İstanbul'un tarihine ışık tutan sembollerinden biri olan Beyazıt Yangın Kulesi, geçmişten günümüze önemli bir rol oynamıştır. Bu kule, İstanbul Üniversitesi'nin merkez kampüsünde bulunmakta olup, mimari açıdan da önemli bir eseri temsil etmektedir. Ancak, bu kule sadece mimarisiyle değil, aynı zamanda farklı renklerdeki ışıklandırmalarıyla da dikkat çeker.
3 BÖLÜMDEN OLUŞUYOR
Beyazıt Yangın Kulesi, 1749 yılında Krikor Balyan tarafından inşa edilmiştir. O dönemde yangınları haber vermek için kullanılan kule, 85 metre yüksekliğindedir ve ilavelerle kulenin yüksekliği 118 metreye ulaşmıştır. Kulenin nöbet katı, işaret katı ve sancak katı olmak üzere 3 bölümü vardır.
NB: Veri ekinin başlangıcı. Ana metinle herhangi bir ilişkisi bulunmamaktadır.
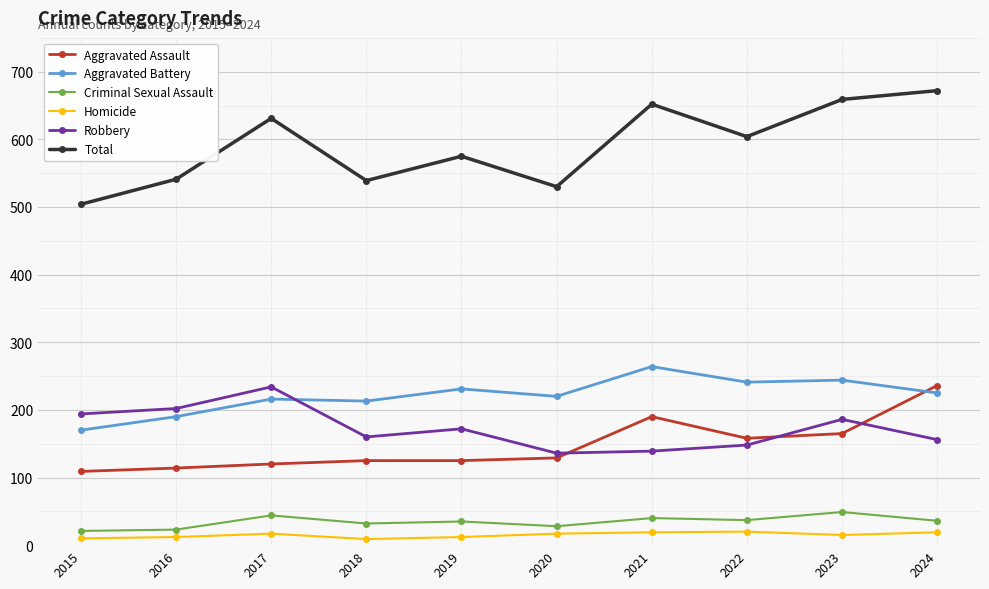

True or false: Criminal Sexual Assault has a value of 44 at 2017.

True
Gündüzleri aşağıya sarkan sepetler, akşamları ise fener ışıklarıyla yangınları duyurarak, o dönemdeki yangın söndürme ekiplerine rehberlik ederdi. Buradan verilecek haber anında tulumbacıları uyarıyor ve tulumbacılarda mahalle aralarına, derin yerlere kadar giderek yangınlara müdahale ediyorlardı. Ancak, 1826 yılında yaşanan bir yangın, kuleyi neredeyse tamamen yok etti. Eseri daha sonra Krikor Balyan'ın abisi Senekerim Balyan tarafından beton bir şekilde yeniden inşa edildi.
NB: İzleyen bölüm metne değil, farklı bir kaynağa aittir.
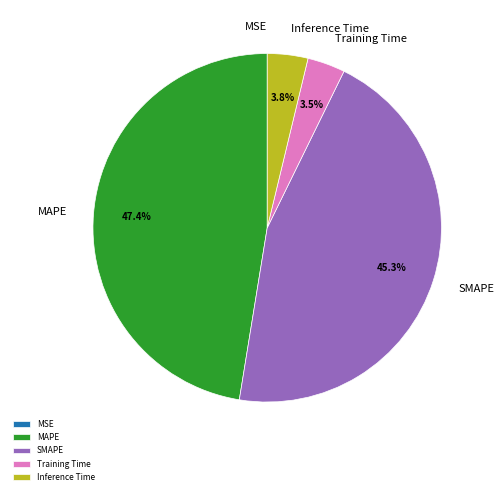

To the nearest percent, what portion does MAPE represent?

47%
RENKLERLE HAVA DURUMU ANLATILMIŞ
Eser çok uzun bir zamanda 1995 yıllarına kadar yine İstanbul halkına hava durumunu bildirmek için dışına renk verilerek kullanılmış. İnsanlar mavi renk gördüğünde, bir gün sonra havanın açık olacağını, sarı gördüğünde havanın sisli olacağını, yeşil gördüğünde yağmurlu olacağını, kırmızı gördüğünde ise alam pozisyonu karlı bir hava ile karışılacaklarını anlıyorlarmış. Uygulamaya 1995 yılında ara verilmiş Ama 2010 yılında tekrar İstanbul halkı bu kuleye baktığında bir gün sonrasının hava durumunu öğrenmişler.
GEMİLER HANGİ YÖNE GİDİYOR?
Galata ve Unkapanı köprülerinin açık ya da kapalı olduğu da yine Beyazıt Kulesi’nden bildirilirdi. Sabaha karşı saat 04.00 ile 06.00 arasında kulede; yeşil ışık yandığı zaman, Haliç’teki gemilerin Marmara denizine geçtiği; kırmızı ışık yandığı zaman Marmara denizindeki gemilerin Haliç’e geçtiği; çift kırmızı yandığı zaman ise köprülerin kapalı olduğu belirtilirdi.
Beyazıt Yangın Kulesi, sadece tarihi bir yapı değil, aynı zamanda İstanbul'un kültürel mirasının bir parçası ve şehrin yaşayan bir sembolü olarak önemini korumaktadır.